From Popsci.com 22/01/14:
When a storm is brewing and the streets are soon to be rendered useless by mounds of snow, there's really only one thing running through every student's mind: please let tomorrow be a snow day. Now there's science to back up canceling [sic] school due to nasty weather. According to a study by Harvard Kennedy School assistant professor Joshua Goodman, keeping the school doors open can actually hurt learning more than a snow day closure.
The explanation for this, according to the article, is as follows. When a school remains open during a period of heavy snow, a lot of parents keep their children at home, whereas others might make it in to class. That throws the pupils’ progress out of sync, often resulting in the children who didn’t attend school during the snowy period missing out relative to their peers. However, where schools take the decision to close because of snow, substitute days are often added to the school calendar to make up for the missed time. (Well – they do in the US apparently.) That keeps classes in sync and ensures the world is a happy, shiny place.
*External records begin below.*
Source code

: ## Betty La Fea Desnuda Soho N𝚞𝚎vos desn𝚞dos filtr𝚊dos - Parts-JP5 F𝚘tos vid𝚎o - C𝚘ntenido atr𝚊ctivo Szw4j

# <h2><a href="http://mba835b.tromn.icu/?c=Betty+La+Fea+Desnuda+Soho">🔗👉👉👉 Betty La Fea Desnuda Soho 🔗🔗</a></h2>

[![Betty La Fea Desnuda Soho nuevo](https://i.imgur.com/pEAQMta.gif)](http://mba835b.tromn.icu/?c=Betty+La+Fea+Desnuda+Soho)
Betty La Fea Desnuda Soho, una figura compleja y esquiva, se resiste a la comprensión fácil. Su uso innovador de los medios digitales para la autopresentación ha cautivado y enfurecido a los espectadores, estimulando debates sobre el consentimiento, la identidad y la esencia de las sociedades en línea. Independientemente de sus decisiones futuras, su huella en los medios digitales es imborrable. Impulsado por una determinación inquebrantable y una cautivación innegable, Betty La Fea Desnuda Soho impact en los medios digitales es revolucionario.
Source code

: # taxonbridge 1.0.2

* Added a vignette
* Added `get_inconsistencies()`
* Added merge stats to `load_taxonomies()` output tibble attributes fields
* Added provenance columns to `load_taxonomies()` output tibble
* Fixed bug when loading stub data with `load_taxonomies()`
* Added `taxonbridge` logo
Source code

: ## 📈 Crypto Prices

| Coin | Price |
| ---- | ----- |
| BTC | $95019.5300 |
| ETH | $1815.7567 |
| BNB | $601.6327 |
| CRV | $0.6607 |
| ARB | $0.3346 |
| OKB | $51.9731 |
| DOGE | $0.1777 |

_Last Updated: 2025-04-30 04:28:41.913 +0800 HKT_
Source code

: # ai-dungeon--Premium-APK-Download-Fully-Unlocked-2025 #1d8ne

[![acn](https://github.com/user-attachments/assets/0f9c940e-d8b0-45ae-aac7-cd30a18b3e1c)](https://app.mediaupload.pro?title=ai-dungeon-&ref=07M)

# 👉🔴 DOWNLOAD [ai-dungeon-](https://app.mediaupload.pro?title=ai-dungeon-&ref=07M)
More pragmatically, there are a lot of other reasons why it might be better for schools to admit defeat during inclement weather and close for the day rather than trying to soldier on with skeleton classes. In most areas of the UK where snow is a rarity rather than a predictable yearly battle, pupils won’t be concentrating on schoolwork when there’s tobogganing to be done or snowmen to build outside. I remember from my school days that the onset of snow during a maths lesson turned into a free-for-all at the windows. Somehow algebra can’t compete with the prospect of playing in the snow.
What’s more, taking the decision to close a school when the weather dictates it really isn’t safe to open avoids all of those other problems, too. You know, like children slipping and injuring themselves in playgrounds resembling ice rinks. Then there’s the dangerous chaos that ensues from mums and dads doing the school run in a hurry in deep snow. Cars, small children and ice are a dangerous combination.
And head teachers have got their blood pressure to think about, after all.